_Consigne 1_: Ces affirmations concordent-elles avec le résumé ? (a) Le président John Kennedy a donné son accord à Reed Richards en 1961. (b) Ben Grimm était un pilote encore en service dans l'armée. (c) Reed avait prévu l'effet des radiations cosmiques sur son carburant. Répondez par oui ou non et citez chaque fois les mots décisifs du résumé.
_Consigne 2_: Selon le résumé, qui est la compagne de Reed Richards ?

_Passage du texte_:
▬▬▬

En
1961, le Président des États-Unis John Kennedy donne son accord à
un scientifique prometteur, le Dr. Reed Richards, pour concevoir un
vaisseau spatial de pointe capable d'envoyer l'Homme dans les
étoiles, afin de faire avancer la science certes mais surtout pour
devancer les Soviétiques dans la course à l'espace qui fait rage.
En effet, les USA sont à la traîne et les récentes missions se
sont toutes soldées par des échecs cuisants. Mais cette fois-ci, ce
sera différent : Richards a semble-t-il mis au point un tout
nouveau type de carburant, révolutionnaire, qui rendra tout
possible... s'il est testé.
Hors,
le test ne pourra pas avoir lieu avant plusieurs décennies au moins,
selon les moyens de l'époque. C'est un véritable aveu d'échec
supplémentaire, et un camouflet pour Reed qui voit ainsi sa place au
panthéon des plus grands savants lui échapper. Mais il reste un
espoir : tester lui-même le carburant lors d'un vol en
conditions réelles. Mais pour cela il lui faut réunir une équipe
fiable et soudée : Sue Storm, sa compagne, et son petit-frère
Johnny l'accompagneront, ainsi qu'un pilote de renom chassé de
l'armée, Ben Grimm.
Si
le décollage se passe bien, même mieux que bien, et que les
résultats dépassent les espérances de Reed sur le moment, très
vite quelque chose dysfonctionne et provoque une embolie dans le
réacteur. En effet, Reed n'avait pas pris en compte les radiations
cosmiques et leur impact sur son carburant, et voilà tout le
vaisseau expérimental projeté dans un espace-temps inaccessible au
commun des mortels, avant de réussir par miracle à revenir
s'écraser sur Terre. A bord, les quatre membres de l'équipage
improvisé ont subi des changements drastiques et ont développé des
aptitudes hors du commun, du jamais vu pour leur époque. Mais le
plus important reste la vision qu'a eu Reed dans l'espace lointain :
un être omnipotent dévoreur de mondes, Galactus, qui lui a retourné
son regard... et se dirige désormais vers la Terre, attiré par ce
premier lien établi.

▬▬▬

_Extraits de données_:
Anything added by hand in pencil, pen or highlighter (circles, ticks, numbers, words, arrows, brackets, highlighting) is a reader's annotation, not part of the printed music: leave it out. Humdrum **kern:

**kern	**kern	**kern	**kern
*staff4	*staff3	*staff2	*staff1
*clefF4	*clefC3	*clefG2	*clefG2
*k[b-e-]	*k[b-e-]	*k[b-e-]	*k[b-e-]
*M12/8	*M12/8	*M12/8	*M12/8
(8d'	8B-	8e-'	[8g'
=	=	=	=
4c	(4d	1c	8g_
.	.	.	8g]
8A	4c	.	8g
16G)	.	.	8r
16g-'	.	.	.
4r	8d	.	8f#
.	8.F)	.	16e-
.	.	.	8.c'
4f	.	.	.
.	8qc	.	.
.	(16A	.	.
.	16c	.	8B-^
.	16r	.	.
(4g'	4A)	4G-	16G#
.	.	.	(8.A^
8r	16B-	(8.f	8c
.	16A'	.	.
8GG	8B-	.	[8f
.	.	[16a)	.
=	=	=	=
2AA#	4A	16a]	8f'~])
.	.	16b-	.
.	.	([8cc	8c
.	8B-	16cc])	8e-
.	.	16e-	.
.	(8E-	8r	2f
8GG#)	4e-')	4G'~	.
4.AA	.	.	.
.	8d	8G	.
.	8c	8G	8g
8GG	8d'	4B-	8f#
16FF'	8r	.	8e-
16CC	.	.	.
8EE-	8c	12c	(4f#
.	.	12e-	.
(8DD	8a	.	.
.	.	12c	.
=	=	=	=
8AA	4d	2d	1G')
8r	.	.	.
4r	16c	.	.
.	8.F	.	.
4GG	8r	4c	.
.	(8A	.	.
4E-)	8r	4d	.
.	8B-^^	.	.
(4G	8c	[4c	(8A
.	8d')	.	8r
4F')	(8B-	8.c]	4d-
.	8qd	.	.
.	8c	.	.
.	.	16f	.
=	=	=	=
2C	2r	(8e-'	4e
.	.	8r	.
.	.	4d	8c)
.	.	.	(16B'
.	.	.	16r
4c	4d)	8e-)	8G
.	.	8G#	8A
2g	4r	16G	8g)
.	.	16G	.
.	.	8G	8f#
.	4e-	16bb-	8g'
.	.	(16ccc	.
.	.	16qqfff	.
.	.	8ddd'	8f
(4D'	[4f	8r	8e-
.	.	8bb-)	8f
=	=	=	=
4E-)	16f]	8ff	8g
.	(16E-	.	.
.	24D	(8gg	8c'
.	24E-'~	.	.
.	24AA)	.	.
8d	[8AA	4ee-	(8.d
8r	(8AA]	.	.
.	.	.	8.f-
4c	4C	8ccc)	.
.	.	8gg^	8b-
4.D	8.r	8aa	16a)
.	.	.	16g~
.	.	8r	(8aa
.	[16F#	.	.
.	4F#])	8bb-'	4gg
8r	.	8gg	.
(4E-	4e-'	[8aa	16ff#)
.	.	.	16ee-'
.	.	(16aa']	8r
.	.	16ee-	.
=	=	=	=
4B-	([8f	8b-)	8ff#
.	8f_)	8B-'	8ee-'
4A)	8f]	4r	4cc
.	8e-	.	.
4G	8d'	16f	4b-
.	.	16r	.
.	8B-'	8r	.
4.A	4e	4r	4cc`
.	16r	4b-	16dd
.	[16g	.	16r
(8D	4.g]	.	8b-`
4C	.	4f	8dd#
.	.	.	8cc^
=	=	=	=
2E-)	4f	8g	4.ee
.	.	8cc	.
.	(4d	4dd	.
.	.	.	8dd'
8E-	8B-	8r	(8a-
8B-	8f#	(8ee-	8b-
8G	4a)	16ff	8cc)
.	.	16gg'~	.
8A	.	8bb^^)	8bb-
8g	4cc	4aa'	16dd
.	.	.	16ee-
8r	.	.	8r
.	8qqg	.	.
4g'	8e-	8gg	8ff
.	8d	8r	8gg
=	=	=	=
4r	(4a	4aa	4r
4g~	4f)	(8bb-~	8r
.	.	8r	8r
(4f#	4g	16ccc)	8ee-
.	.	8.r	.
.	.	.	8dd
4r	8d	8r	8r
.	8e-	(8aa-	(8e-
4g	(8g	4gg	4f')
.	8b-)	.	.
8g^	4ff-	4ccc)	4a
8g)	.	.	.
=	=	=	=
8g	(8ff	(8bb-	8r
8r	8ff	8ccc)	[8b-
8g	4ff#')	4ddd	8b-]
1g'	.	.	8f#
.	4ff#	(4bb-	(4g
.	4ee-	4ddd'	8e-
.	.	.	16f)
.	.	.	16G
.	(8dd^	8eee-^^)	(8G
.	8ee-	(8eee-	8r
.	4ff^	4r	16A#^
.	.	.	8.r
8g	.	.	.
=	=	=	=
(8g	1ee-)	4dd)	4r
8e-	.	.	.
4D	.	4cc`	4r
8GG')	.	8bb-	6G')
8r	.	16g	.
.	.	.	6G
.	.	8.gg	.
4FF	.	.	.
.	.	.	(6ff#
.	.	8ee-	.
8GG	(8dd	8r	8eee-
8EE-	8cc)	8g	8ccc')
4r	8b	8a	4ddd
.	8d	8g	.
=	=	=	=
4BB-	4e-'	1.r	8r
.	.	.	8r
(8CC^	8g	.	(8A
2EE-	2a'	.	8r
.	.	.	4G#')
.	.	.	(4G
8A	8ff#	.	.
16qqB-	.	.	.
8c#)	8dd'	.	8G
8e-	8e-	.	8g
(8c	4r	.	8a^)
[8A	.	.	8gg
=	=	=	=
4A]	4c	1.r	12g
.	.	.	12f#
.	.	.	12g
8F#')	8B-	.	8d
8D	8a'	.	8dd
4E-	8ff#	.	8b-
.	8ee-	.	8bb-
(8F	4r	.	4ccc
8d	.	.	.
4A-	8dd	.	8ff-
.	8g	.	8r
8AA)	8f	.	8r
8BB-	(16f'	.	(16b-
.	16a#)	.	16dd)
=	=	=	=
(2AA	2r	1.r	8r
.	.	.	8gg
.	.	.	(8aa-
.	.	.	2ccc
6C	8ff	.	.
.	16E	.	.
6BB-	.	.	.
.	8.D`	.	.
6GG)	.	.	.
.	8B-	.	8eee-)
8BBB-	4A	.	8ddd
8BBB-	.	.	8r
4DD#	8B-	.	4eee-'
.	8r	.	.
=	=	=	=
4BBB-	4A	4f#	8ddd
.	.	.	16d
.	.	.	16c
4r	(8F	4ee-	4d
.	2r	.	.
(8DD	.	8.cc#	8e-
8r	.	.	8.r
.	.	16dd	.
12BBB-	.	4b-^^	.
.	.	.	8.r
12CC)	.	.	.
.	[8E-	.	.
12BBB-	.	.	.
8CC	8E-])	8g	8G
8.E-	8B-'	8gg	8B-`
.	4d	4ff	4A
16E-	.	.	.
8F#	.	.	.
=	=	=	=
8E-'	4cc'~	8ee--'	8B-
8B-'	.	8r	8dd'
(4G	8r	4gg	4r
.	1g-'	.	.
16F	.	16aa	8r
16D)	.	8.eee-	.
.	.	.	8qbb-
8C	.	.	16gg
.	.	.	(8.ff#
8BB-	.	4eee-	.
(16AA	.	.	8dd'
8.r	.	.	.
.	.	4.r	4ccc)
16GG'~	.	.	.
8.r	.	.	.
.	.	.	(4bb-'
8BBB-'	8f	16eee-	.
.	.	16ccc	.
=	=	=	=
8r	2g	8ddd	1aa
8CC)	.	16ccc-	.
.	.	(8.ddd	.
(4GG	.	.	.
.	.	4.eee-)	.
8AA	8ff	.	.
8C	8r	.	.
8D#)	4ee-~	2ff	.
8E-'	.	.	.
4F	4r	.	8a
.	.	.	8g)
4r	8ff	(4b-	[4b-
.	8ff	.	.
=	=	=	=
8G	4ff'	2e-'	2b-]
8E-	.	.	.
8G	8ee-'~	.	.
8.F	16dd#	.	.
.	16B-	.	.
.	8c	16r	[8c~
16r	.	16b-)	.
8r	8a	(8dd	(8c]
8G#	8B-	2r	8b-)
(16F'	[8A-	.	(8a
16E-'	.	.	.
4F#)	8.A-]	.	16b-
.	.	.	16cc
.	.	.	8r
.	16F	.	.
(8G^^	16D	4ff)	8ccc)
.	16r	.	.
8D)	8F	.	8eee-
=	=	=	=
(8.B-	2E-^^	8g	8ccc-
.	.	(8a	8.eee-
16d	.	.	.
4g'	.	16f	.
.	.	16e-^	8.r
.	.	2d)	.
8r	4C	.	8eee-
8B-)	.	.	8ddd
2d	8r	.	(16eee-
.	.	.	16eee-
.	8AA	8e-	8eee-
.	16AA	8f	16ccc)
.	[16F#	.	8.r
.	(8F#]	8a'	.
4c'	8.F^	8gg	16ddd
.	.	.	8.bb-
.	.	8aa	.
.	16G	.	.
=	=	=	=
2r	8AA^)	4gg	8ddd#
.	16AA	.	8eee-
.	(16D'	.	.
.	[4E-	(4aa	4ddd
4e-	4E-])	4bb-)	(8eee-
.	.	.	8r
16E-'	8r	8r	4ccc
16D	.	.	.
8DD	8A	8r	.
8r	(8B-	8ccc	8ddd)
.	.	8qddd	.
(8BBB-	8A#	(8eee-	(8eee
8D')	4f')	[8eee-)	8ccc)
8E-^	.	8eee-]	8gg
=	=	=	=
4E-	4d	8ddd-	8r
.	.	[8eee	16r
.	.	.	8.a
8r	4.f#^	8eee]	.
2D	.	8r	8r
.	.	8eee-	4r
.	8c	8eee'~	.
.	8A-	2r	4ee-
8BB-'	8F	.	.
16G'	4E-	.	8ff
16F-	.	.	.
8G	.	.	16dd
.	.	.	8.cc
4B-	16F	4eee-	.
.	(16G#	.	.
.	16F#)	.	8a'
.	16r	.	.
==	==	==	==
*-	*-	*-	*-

▬▬▬

_Corrigé 1_:
(a) Oui : « En 1961, le Président des États-Unis John Kennedy donne son accord à un scientifique prometteur, le Dr. Reed Richards »
(b) Non : « un pilote de renom chassé de l'armée, Ben Grimm »
(c) Non : « Reed n'avait pas pris en compte les radiations cosmiques et leur impact sur son carburant »

_Corrigé 2_: Sue Storm.